3.) Lump sum payout #1 in four years ($235,000)
4.) Lump sum payout #2 in 14 years ($475,000)
5.) None of it is/was/will be taxable.
But here’s the problem. I live in Portland (OR), and I’ve found the perfect neighborhood that hasn’t YET been taken over by yuppies. This means that housing prices aren’t bad at all right now, but they could easily explode into total insanity soon. PDX has to be one of the worst places in America for that right now; all of California is moving here and rents are often 2-5 times what they were less than five years ago. MANY neighborhoods have seen house prices doubling, tripling, and quadrupling in less than five years. Ardenwald has got to be one of the next neighborhoods to go-- it’s across a major street from a neighborhood that the same thing happened to in the past year (house prices and rent prices doubling in a year, and that is not an exaggeration.) We also have a MAX line that will open this fall about two blocks from my house.

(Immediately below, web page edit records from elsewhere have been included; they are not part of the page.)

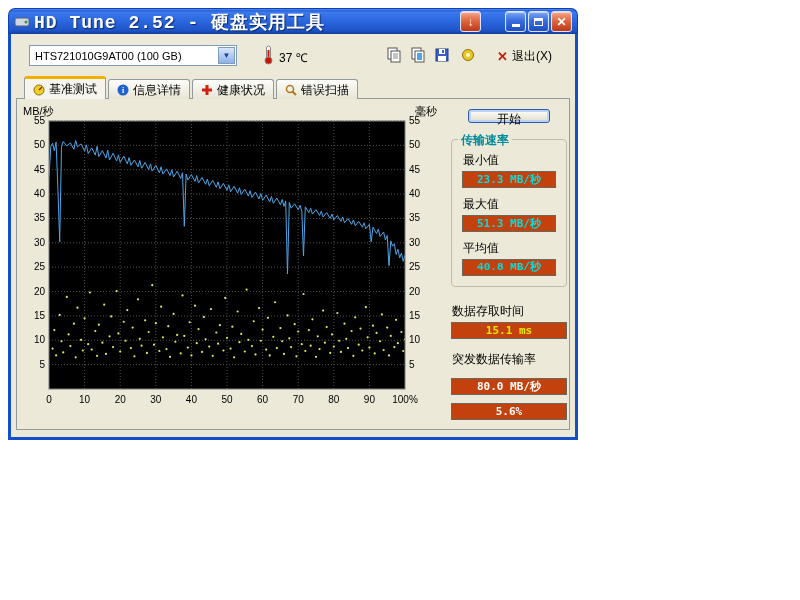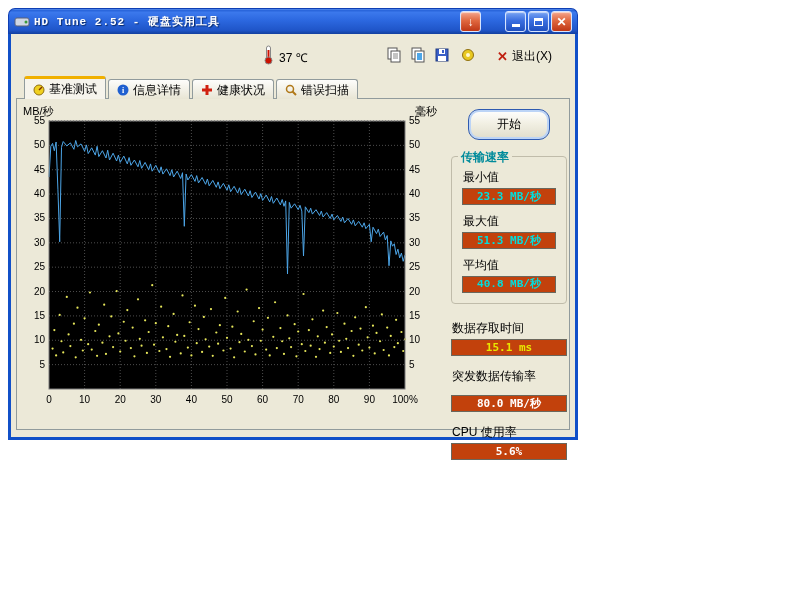--- a/index.html
+++ b/index.html
@@ -7,21 +7,21 @@
   body{width:800px;height:600px;background:#ffffff;position:relative;overflow:hidden;
        font-family:"Liberation Sans",sans-serif;font-size:12px;color:#000;}
 
   
   .window{position:absolute;left:8px;top:8px;width:570px;}
   .titlebar{height:26px;border-radius:7px 7px 0 0;
     background:linear-gradient(180deg,#5a90ec 0%,#2a66dc 6%,#3b78ec 14%,#2c68e0 45%,#1f55c8 85%,#123f9e 100%);
     border:1px solid #0f3fb4;border-bottom:none;
     display:flex;align-items:center;padding:0 5px;}
   .app-icon{width:16px;height:16px;margin-right:4px;flex:0 0 auto;}
-  .title-text{color:#fff;font-family:"Liberation Mono",monospace;font-weight:bold;font-size:11px;
+  .title-text{color:#fff;font-family:"Liberation Mono",monospace;font-weight:bold;font-size:18px;
     letter-spacing:1px;text-shadow:1px 1px 1px #0a2a6a;white-space:nowrap;}
   .tbuttons{margin-left:auto;display:flex;align-items:center;gap:2px;}
   .tbtn{width:21px;height:21px;border-radius:3px;border:1px solid #d6e4ff;
     display:flex;align-items:center;justify-content:center;color:#fff;font-weight:bold;font-size:12px;
     box-shadow:inset 0 1px 1px rgba(255,255,255,.6);}
   .tbtn.blue{background:linear-gradient(180deg,#7aa6f4,#3a6ee0 45%,#1e4fc0);}
   .tbtn.red{background:linear-gradient(180deg,#f4a78e,#e06840 45%,#bf3716);}
   .tbtn.tray{margin-right:22px;}
   .glyph-min{width:8px;height:4px;border-bottom:3px solid #fff;margin-top:7px;}
   .glyph-max{width:9px;height:8px;border:1px solid #fff;border-top:3px solid #fff;}
@@ -49,23 +49,23 @@
     border-radius:3px 3px 0 0;background:linear-gradient(#fdfdfb,#e8e5d4);
     margin-right:2px;display:flex;align-items:center;gap:4px;font-size:12px;}
   .tab.selected{height:23px;background:#f6f4ec;border-top:3px solid #f0b000;z-index:3;}
   .tabpage{position:relative;margin:-1px 5px 0;border:1px solid #919b9c;background:#ece9d8;height:332px;}
 
   
   .chart-zone{position:absolute;left:4px;top:6px;}
 
   
   .side{position:absolute;left:434px;top:10px;width:116px;}
-  .start-btn{display:block;width:82px;height:31px;margin:0 auto 16px;
+  .start-btn{display:block;width:82px;height:14px;margin:0 auto 16px;
     background:linear-gradient(#ffffff,#f2f0e4 45%,#e0ddcb);
-    border:1px solid #2f5bb0;border-radius:11px;
+    border:1px solid #2f5bb0;border-radius:3px;
     box-shadow:inset 0 0 0 2px #bcd4f6;font-size:12px;font-family:inherit;}
   .gbox{position:relative;border:1px solid #c0bcaa;border-radius:4px;padding:12px 10px 2px;margin-bottom:16px;}
   .gbox-title{position:absolute;top:-8px;left:6px;background:#ece9d8;padding:0 3px;font-size:12px;font-weight:bold;}
   .slabel{margin:0 0 2px 1px;font-size:12px;}
   .slabel.extra{margin-top:12px;}
   .vbar{height:17px;background:#c2410c;border:1px solid #6a675c;text-align:center;
     font-family:"DejaVu Sans Mono",monospace;font-weight:bold;font-size:11px;line-height:15px;margin-bottom:8px;}
 </style>
 </head>
 <body>
@@ -89,20 +89,24 @@
       <span class="tbtn blue">
           <span class="glyph-max"></span>
         </span>
       <span class="tbtn red">✕</span>
     </div>
   </div>
 
   <div class="win-body">
 
     <div class="toolbar">
+      <div class="combo">
+        <span class="combo-text">HTS721010G9AT00  (100 GB)</span>
+        <span class="combo-btn">▼</span>
+      </div>
       <span class="thermo">
         <svg width="11" height="20">
             <rect x="3.5" y="1" width="4" height="13" rx="2" fill="#fff" stroke="#888"></rect>
             <rect x="4.5" y="5" width="2" height="9" fill="#cc1100"></rect>
             <circle cx="5.5" cy="15.5" r="3.5" fill="#cc1100" stroke="#888"></circle>
           </svg>
       </span>
       <span class="temp-text">37 ℃</span>
 
       <span class="ticon" style="left:372px">
@@ -403,19 +407,18 @@
           <div class="slabel">平均值</div>
           <div class="vbar" style="color: rgb(0, 222, 222); font-family: Liberation Mono, monospace;">40.8 MB/秒</div>
         </div>
 
         <div class="slabel extra">数据存取时间</div>
         <div class="vbar" style="color: rgb(232, 232, 0);">15.1 ms</div>
 
         <div class="slabel extra">突发数据传输率</div>
         <div class="vbar" style="color: rgb(255, 255, 255); margin-top: 10px;">80.0 MB/秒</div>
 
-        <div class="slabel extra">CPU 使用率</div>
         <div class="vbar" style="color: rgb(255, 255, 255);">5.6%</div>
       </div>
 
     </div>
   </div>
 </div>
 
 </body></html>

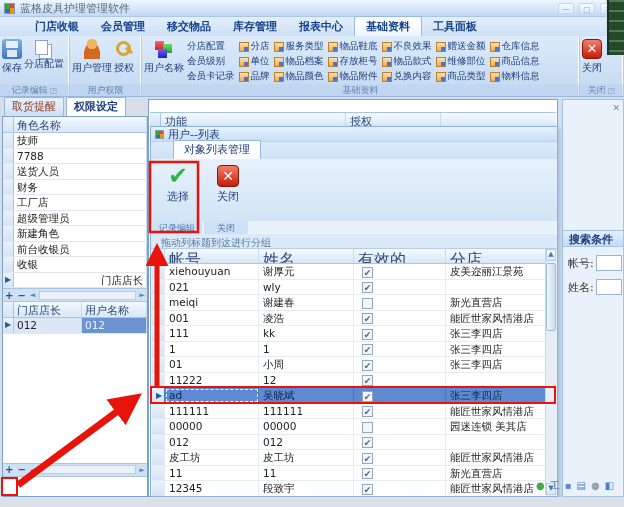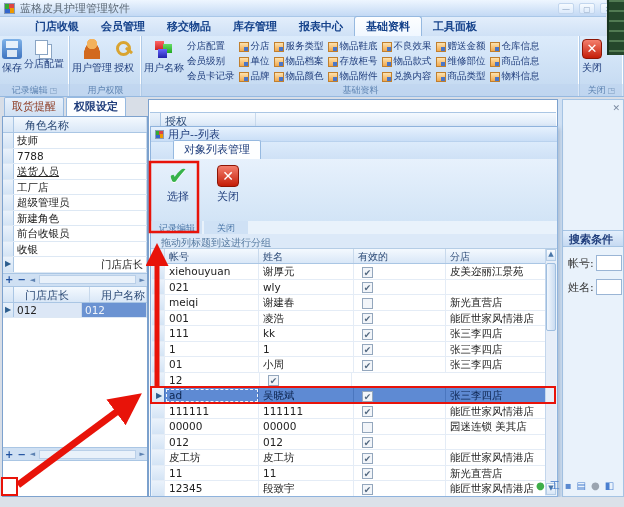--- a/index.html
+++ b/index.html
@@ -57,21 +57,21 @@
     background:linear-gradient(#fde2ae,#f2a94e); position:relative; }
   .mini-icon:before { content:""; position:absolute; right:0; bottom:0; width:4px; height:4px; background:#4a76c8; }
 
   
   .left-panel { position:absolute; left:2px; top:99px; width:146px; height:398px; }
   .dock-tabs { height:17px; display:flex; gap:2px; padding-left:2px; align-items:flex-end; }
   .dock-tab { padding:1px 7px 2px; font-size:11px; border:1px solid #96b9e0; border-bottom:none;
     border-radius:2px 2px 0 0; background:linear-gradient(#e8f1fc,#cfe0f3); color:#8d3a22; white-space:nowrap; }
   .dock-tab.active { background:#fdfeff; color:#1e3c7b;font-weight:bold; }
   .left-grid { position:absolute; left:0; top:17px; width:146px; height:381px; background:#fff; border:1px solid #7da2ce; }
-  .ghead { display:flex; height:16px; background:linear-gradient(#f4f9fe,#d9e7f7); border-bottom:1px solid #aac6e4; color:#2c4a76;gap:8px; }
+  .ghead { display:flex; height:16px; background:linear-gradient(#f4f9fe,#d9e7f7); border-bottom:1px solid #aac6e4; color:#2c4a76; }
   .ghead .cell, .grow .cell { padding:1px 3px; border-right:1px solid #c8d9ec; overflow:hidden; white-space:nowrap; }
   .ind { flex:0 0 11px; background:linear-gradient(#eaf2fb,#d4e4f5); border-right:1px solid #aac6e4;
     font-size:8px; color:#2c5d8d; text-align:center; line-height:14px; }
   .grow { display:flex; height:15.5px; border-bottom:1px solid #dde8f4; font-size:10.5px; color:#222; }
   .gnav { display:flex; align-items:center; height:14px; background:#cfe0f3; border-top:1px solid #aac6e4;
     border-bottom:1px solid #aac6e4; font-size:10px; color:#1e4f9e; gap:4px; padding:0 2px; }
   .gnav b { font-weight:bold; cursor:default; }
   .gnav .track { flex:1; height:9px; background:#e9f1fa; border:1px solid #b9cfe8; }
   .gnav .arr { font-size:7px; color:#5d82b2; }
   .users-filler { background:#fff; }
@@ -108,21 +108,21 @@
   .tool-btn .ticon { width:26px; height:26px; text-align:center; }
   .check-glyph { color:#36b24a; font-size:24px; line-height:26px; font-weight:bold; text-shadow:0 1px 0 #fff; }
   .xbox { display:inline-block; width:22px; height:22px; margin-top:2px; background:linear-gradient(#f47f6d,#c41d08);
     border-radius:4px; border:1px solid #8d1505; color:#fff; font-weight:bold; font-size:14px; line-height:21px; }
   .popup-grouplabels { height:13px; display:flex; gap:2px; padding-left:1px; }
   .pg-label { background:#cfe1f5; color:#4a76a8; font-size:9px; text-align:center; padding-top:1px; }
   .band { height:15px; font-size:10px; color:#55799f; padding:2px 0 0 10px;
     background:#dce9f8; border-bottom:1px solid #b5cde6; white-space:nowrap; }
   .ptable { position:absolute; left:1px; right:12px; top:122px; bottom:0; overflow:hidden; background:#fff; }
   .prow-head { display:flex; height:15px; background:linear-gradient(#f4f9fe,#d9e7f7);
-    border-bottom:1px solid #aac6e4; color:#2c4a76; font-size:10px; }
+    border-bottom:1px solid #aac6e4; color:#2c4a76; font-size:16px; }
   .prow { display:flex; height:15.5px; border-bottom:1px solid #e4ecf6; font-size:10.5px; color:#222; background:#fff; }
   .prow .cell, .prow-head .cell { padding:1px 4px; border-right:1px solid #e4ecf6; overflow:hidden; white-space:nowrap; }
   .prow-head .cell { border-right:1px solid #c8d9ec; }
   .c-acc { flex:0 0 94px; } .c-name { flex:0 0 95px; } .c-valid { flex:0 0 92px; } .c-branch { flex:1; }
   .pind { flex:0 0 13px; }
   .prow.sel { background:#5e8ad3; color:#0d2550; }
   .prow.sel .cell { border-right-color:#4a76bf; }
   .prow.sel .c-acc { outline:1px dashed #f2f6fb; outline-offset:-2px; }
   .cb { display:inline-block; width:11px; height:11px; border:1px solid #94a7bd; background:#f2f5f9;
     font-size:9px; line-height:10px; text-align:center; color:#51677f; vertical-align:middle; margin-left:4px; }
@@ -295,20 +295,21 @@
         <span class="bicon icon-closebig">✕</span>
         <span>关闭</span>
       </div>
       <div class="rgroup-label"><span>关闭</span><span class="launcher">◳</span></div>
     </div>
   </div>
 
   <div class="main-area">
     <div class="main-header">
       <div class="ind"></div>
+      <div class="cell" style="flex:0 0 185px">功能</div>
       <div class="cell" style="flex:0 0 95px">授权</div>
       <div class="cell" style="flex:1;border-right:none"></div>
     </div>
   </div>
 
   <div class="left-panel">
     <div class="dock-tabs" id="dock-tabs">
         <div class="dock-tab">取货提醒</div>
         <div class="dock-tab active">权限设定</div>
       </div>
@@ -321,21 +322,25 @@
           <div class="grow">
             <div class="ind"></div>
             <div class="cell" style="flex: 1 1 0%;">技师</div>
           </div>
           <div class="grow">
             <div class="ind"></div>
             <div class="cell" style="flex: 1 1 0%;">7788</div>
           </div>
           <div class="grow">
             <div class="ind"></div>
-            <div class="cell" style="flex: 1 1 0%; text-decoration: underline;">送货人员</div>
+            <div class="cell" style="flex: 1 1 0%;">送货人员</div>
+          </div>
+          <div class="grow">
+            <div class="ind"></div>
+            <div class="cell" style="flex: 1 1 0%;">财务</div>
           </div>
           <div class="grow">
             <div class="ind"></div>
             <div class="cell" style="flex: 1 1 0%;">工厂店</div>
           </div>
           <div class="grow">
             <div class="ind"></div>
             <div class="cell" style="flex: 1 1 0%;">超级管理员</div>
           </div>
           <div class="grow">
@@ -473,20 +478,21 @@
           </div>
           <div class="prow">
             <div class="cell pind ind"></div>
             <div class="cell c-acc">01</div>
             <div class="cell c-name">小周</div>
             <div class="cell c-valid"><span class="cb on"></span></div>
             <div class="cell c-branch" style="border-right: none;">张三李四店</div>
           </div>
           <div class="prow">
             <div class="cell pind ind"></div>
+            <div class="cell c-acc">11222</div>
             <div class="cell c-name">12</div>
             <div class="cell c-valid"><span class="cb on"></span></div>
             <div class="cell c-branch" style="border-right: none;"></div>
           </div>
           <div class="prow sel">
             <div class="cell pind ind">▶</div>
             <div class="cell c-acc">ad</div>
             <div class="cell c-name">吴晓斌</div>
             <div class="cell c-valid"><span class="cb on"></span></div>
             <div class="cell c-branch" style="border-right: none;">张三李四店</div>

Basically, I can see the writing on the wall. If I wait four years to buy, I would not be at all surprised to see prices two, three, four, or even five times what they are now (because this has happened in many of the close-in neighborhoods. I’ve seen it over and over again, and so have all of my friends. I am really not kidding. I personally know people who sold their houses for about $200,000, a developer renovated them, and they were next sold for $1.1 million.) BUT, if I can buy within about a year, I think I can beat the truly insane rise in prices. Because it really could happen where I live now.
So here’s the question. Would it be worth it to find a way to sell the first lump sum annuity (not the second one)? And what’s the best way to do it? Has anybody else done this? It’s a little unusual-- it’s not exactly the same as a “structured settlement”, because it was set up to be a lump sum payment at a particular time from the very start. It’s appreciated ever since then, and after about twenty-five years, it only has four years to go. You can never know exactly what will happen, but buying in, say, a year as opposed to four years could save literally hundreds of thousands of dollars on the price of a house. There were MUCH more dramatic price increases that actually happened in several central neighborhoods over the last five years. It’s not unrealistic at all that it could happen in my neighborhood (where I’m currently renting a house.)
Thoughts? Comments? Advice? Musings? And thanks for making it through this whole rambling thought process!